::: The records :::
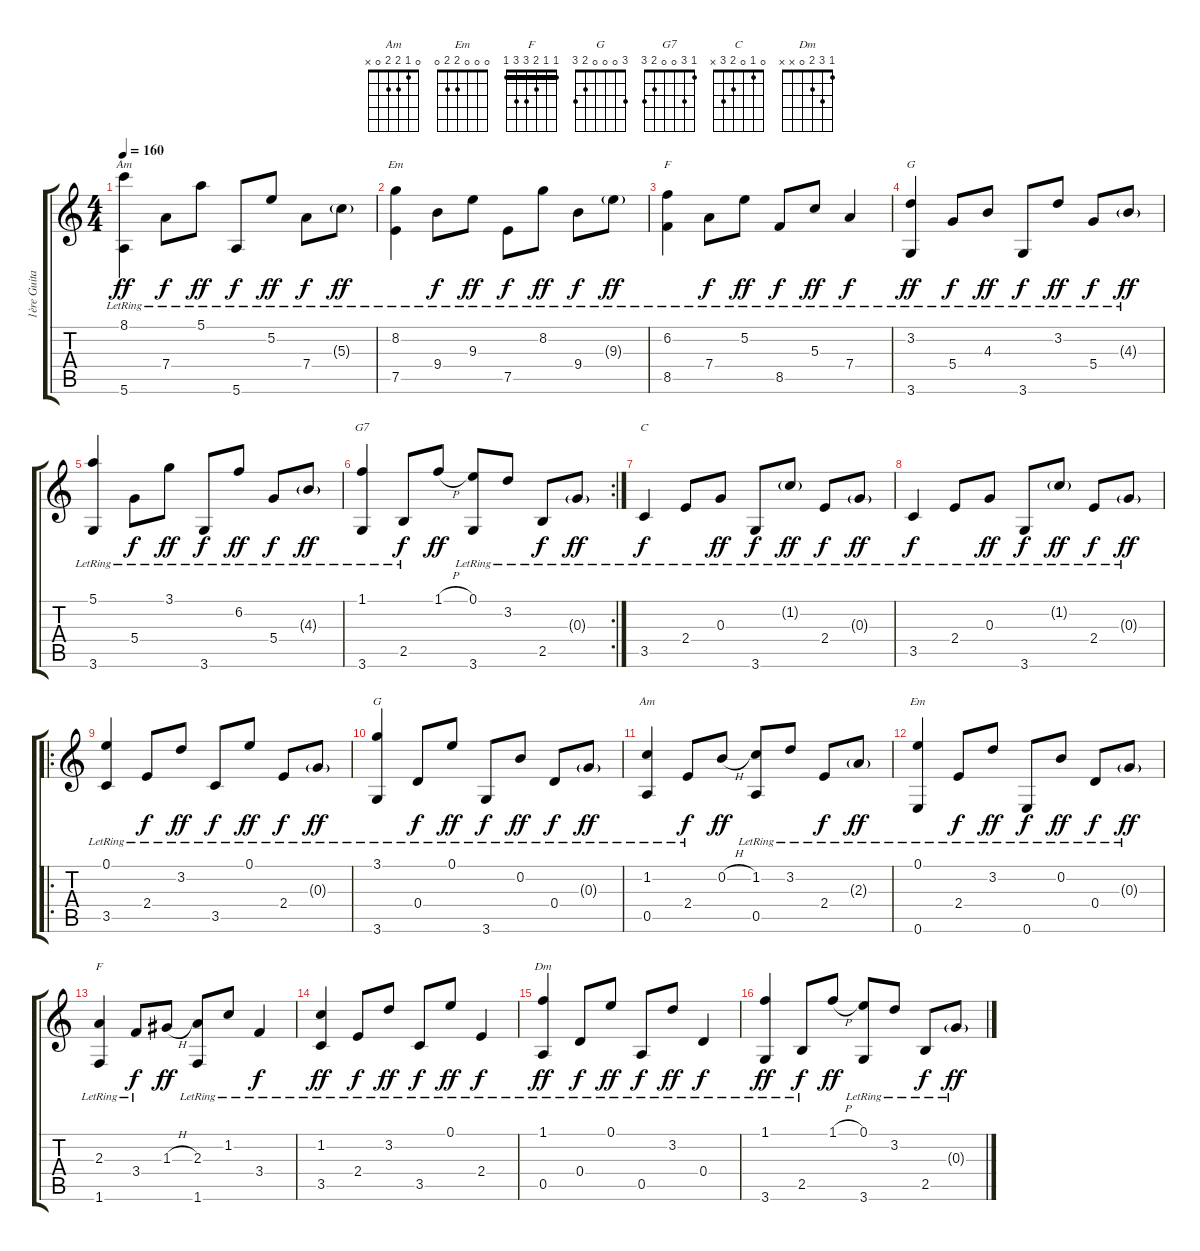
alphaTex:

\track ("1ère Guitare" "1ère Guita") {instrument acousticguitarsteel}
\staff {score tabs}
\tuning (E4 B3 G3 D3 A2 E2) {hide}
\chord ("Am" 8 5 5 7 7 5) {firstfret 5 barre 5}
\chord ("Em" 7 8 9 9 7 x) {firstfret 7 barre 7}
\chord ("F" 5 6 5 7 8 5) {firstfret 5 barre 5}
\chord ("G" 3 3 4 5 x 3) {barre 3}
\chord ("G7" 1 3 0 0 2 3)
\chord ("C" 0 1 0 2 3 x)
\chord ("G" 3 0 0 0 2 3)
\chord ("Am" 0 1 2 2 0 x)
\chord ("Em" 0 0 0 2 2 0)
\chord ("F" 1 1 2 3 3 1) {barre 1}
\chord ("Dm" 1 3 2 0 x x)
\ts (4 4)
\tempo 160
\clef g2
\ks c
(8.1{lr} 5.6{lr}).4{ch "Am" dy ff} 7.4{lr}.8{dy f} 5.1{lr}.8{dy ff} 5.6{lr}.8{dy f} 5.2{lr}.8{dy ff} 7.4{lr}.8{dy f} 5.3{g lr}.8{dy ff} |
(8.2{lr} 7.5{lr}).4{ch "Em"} 9.4{lr}.8{dy f} 9.3{lr}.8{dy ff} 7.5{lr}.8{dy f} 8.2{lr}.8{dy ff} 9.4{lr}.8{dy f} 9.3{g lr}.8{dy ff} |
(6.2{lr} 8.5{lr}).4{ch "F"} 7.4{lr}.8{dy f} 5.2{lr}.8{dy ff} 8.5{lr}.8{dy f} 5.3{lr}.8{dy ff} 7.4{lr}.4{dy f} |
(3.2{lr} 3.6{lr}).4{ch "G" dy ff} 5.4{lr}.8{dy f} 4.3{lr}.8{dy ff} 3.6{lr}.8{dy f} 3.2{lr}.8{dy ff} 5.4{lr}.8{dy f} 4.3{g lr}.8{dy ff} |
(5.1{lr} 3.6{lr}).4 5.4{lr}.8{dy f} 3.1{lr}.8{dy ff} 3.6{lr}.8{dy f} 6.2{lr}.8{dy ff} 5.4{lr}.8{dy f} 4.3{g lr}.8{dy ff} |
\rc 2
(1.1{lr} 3.6{lr}).4{ch "G7"} 2.5{lr}.8{dy f} 1.1{h}.8{dy ff} (0.1{lr} 3.6{lr}).8 3.2{lr}.8 2.5{lr}.8{dy f} 0.3{g lr}.8{dy ff} |
3.5{lr}.4{ch "C" dy f} 2.4{lr}.8 0.3{lr}.8{dy ff} 3.6{lr}.8{dy f} 1.2{g lr}.8{dy ff} 2.4{lr}.8{dy f} 0.3{g lr}.8{dy ff} |
3.5{lr}.4{dy f} 2.4{lr}.8 0.3{lr}.8{dy ff} 3.6{lr}.8{dy f} 1.2{g lr}.8{dy ff} 2.4{lr}.8{dy f} 0.3{g lr}.8{dy ff} |
\ro
(0.1{lr} 3.5{lr}).4 2.4{lr}.8{dy f} 3.2{lr}.8{dy ff} 3.5{lr}.8{dy f} 0.1{lr}.8{dy ff} 2.4{lr}.8{dy f} 0.3{g lr}.8{dy ff} |
(3.1{lr} 3.6{lr}).4{ch "G"} 0.4{lr}.8{dy f} 0.1{lr}.8{dy ff} 3.6{lr}.8{dy f} 0.2{lr}.8{dy ff} 0.4{lr}.8{dy f} 0.3{g lr}.8{dy ff} |
(1.2{lr} 0.5{lr}).4{ch "Am"} 2.4{lr}.8{dy f} 0.2{h}.8{dy ff} (1.2{lr} 0.5{lr}).8 3.2{lr}.8 2.4{lr}.8{dy f} 2.3{g lr}.8{dy ff} |
(0.1{lr} 0.6{lr}).4{ch "Em"} 2.4{lr}.8{dy f} 3.2{lr}.8{dy ff} 0.6{lr}.8{dy f} 0.2{lr}.8{dy ff} 0.4{lr}.8{dy f} 0.3{g lr}.8{dy ff} |
(2.3{lr} 1.6{lr}).4{ch "F"} 3.4{lr}.8{dy f} 1.3{h}.8{dy ff} (2.3{lr} 1.6{lr}).8 1.2{lr}.8 3.4{lr}.4{dy f} |
(1.2{lr} 3.5{lr}).4{dy ff} 2.4{lr}.8{dy f} 3.2{lr}.8{dy ff} 3.5{lr}.8{dy f} 0.1{lr}.8{dy ff} 2.4{lr}.4{dy f} |
(1.1{lr} 0.5{lr}).4{ch "Dm" dy ff} 0.4{lr}.8{dy f} 0.1{lr}.8{dy ff} 0.5{lr}.8{dy f} 3.2{lr}.8{dy ff} 0.4{lr}.4{dy f} |
(1.1{lr} 3.6{lr}).4{dy ff} 2.5{lr}.8{dy f} 1.1{h}.8{dy ff} (0.1{lr} 3.6{lr}).8 3.2{lr}.8 2.5{lr}.8{dy f} 0.3{g lr}.8{dy ff}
:::
◆ **What you have to do**
From the records above, extract each line that contains the string "firstfret".

◆ **Problem solution**
\chord ("Am" 8 5 5 7 7 5) {firstfret 5 barre 5}
\chord ("Em" 7 8 9 9 7 x) {firstfret 7 barre 7}
\chord ("F" 5 6 5 7 8 5) {firstfret 5 barre 5}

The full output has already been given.